Easy to automate: We can easily integrate this into our CI/CD pipeline.

This approach is similar to what’s being used in AI Studio and other places in the industry.

OpenEvals and LangChain

To implement our AI Judge, we use OpenEvals, a framework from LangChain that helps us write evaluations for AI applications. With OpenEvals, we can define criteria for correctness, conciseness, and other quality metrics, and then use an LLM to score the output of our z chat tool.

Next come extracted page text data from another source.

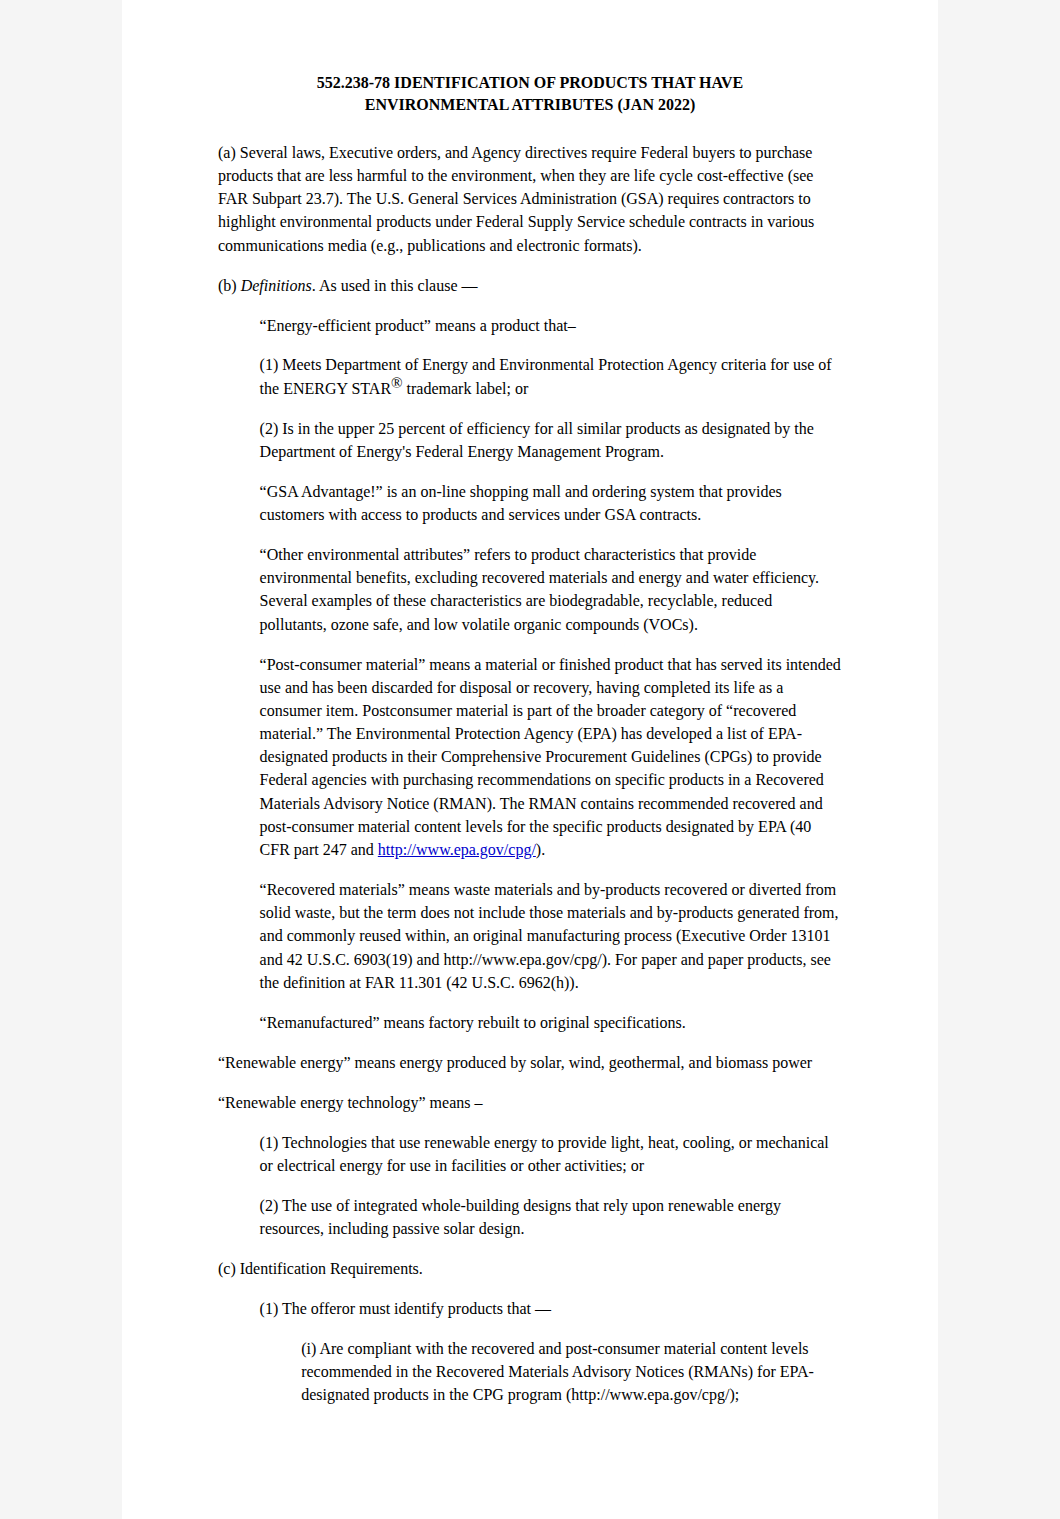552.238-78 IDENTIFICATION OF PRODUCTS THAT HAVE
ENVIRONMENTAL ATTRIBUTES (JAN 2022)
(a) Several laws, Executive orders, and Agency directives require Federal buyers to purchase products that are less harmful to the environment, when they are life cycle cost-effective (see FAR Subpart 23.7). The U.S. General Services Administration (GSA) requires contractors to highlight environmental products under Federal Supply Service schedule contracts in various communications media (e.g., publications and electronic formats).
(b) Definitions. As used in this clause —
“Energy-efficient product” means a product that–
(1) Meets Department of Energy and Environmental Protection Agency criteria for use of the ENERGY STAR® trademark label; or
(2) Is in the upper 25 percent of efficiency for all similar products as designated by the Department of Energy's Federal Energy Management Program.
“GSA Advantage!” is an on-line shopping mall and ordering system that provides customers with access to products and services under GSA contracts.
“Other environmental attributes” refers to product characteristics that provide environmental benefits, excluding recovered materials and energy and water efficiency. Several examples of these characteristics are biodegradable, recyclable, reduced pollutants, ozone safe, and low volatile organic compounds (VOCs).
“Post-consumer material” means a material or finished product that has served its intended use and has been discarded for disposal or recovery, having completed its life as a consumer item. Postconsumer material is part of the broader category of “recovered material.” The Environmental Protection Agency (EPA) has developed a list of EPA-designated products in their Comprehensive Procurement Guidelines (CPGs) to provide Federal agencies with purchasing recommendations on specific products in a Recovered Materials Advisory Notice (RMAN). The RMAN contains recommended recovered and post-consumer material content levels for the specific products designated by EPA (40 CFR part 247 and http://www.epa.gov/cpg/).
“Recovered materials” means waste materials and by-products recovered or diverted from solid waste, but the term does not include those materials and by-products generated from, and commonly reused within, an original manufacturing process (Executive Order 13101 and 42 U.S.C. 6903(19) and http://www.epa.gov/cpg/). For paper and paper products, see the definition at FAR 11.301 (42 U.S.C. 6962(h)).
“Remanufactured” means factory rebuilt to original specifications.
“Renewable energy” means energy produced by solar, wind, geothermal, and biomass power
“Renewable energy technology” means –
(1) Technologies that use renewable energy to provide light, heat, cooling, or mechanical or electrical energy for use in facilities or other activities; or
(2) The use of integrated whole-building designs that rely upon renewable energy resources, including passive solar design.
(c) Identification Requirements.
(1) The offeror must identify products that —
(i) Are compliant with the recovered and post-consumer material content levels recommended in the Recovered Materials Advisory Notices (RMANs) for EPA-designated products in the CPG program (http://www.epa.gov/cpg/);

Here’s a simplified look at our evaluation flow:

We have a set of evaluation data, which includes questions and criteria for correct answers.
For each question, our simulator calls z chat to get a response.
The response, along with the criteria and a judging prompt, is sent to our AI Judge.
The judge provides a grade, which we use to score the quality of the z chat response.

Findings and Next Steps

We currently have 32 evaluation cases and are seeing a response score of around 72% and a document retrieval score of 90%. This process has helped us identify several issues, such as missing ownership data and test cases that were failing despite the data being available to the LLM. We’ve also been able to improve our system’s prompt to get better results.

This is an ongoing process, and we’re continuously adding new evaluation cases and refining our prompts and models to improve the quality of our AI tools.

If you’re working with LLMs, I highly recommend setting up an evaluation framework. It’s a great way to ensure the quality and consistency of your AI applications.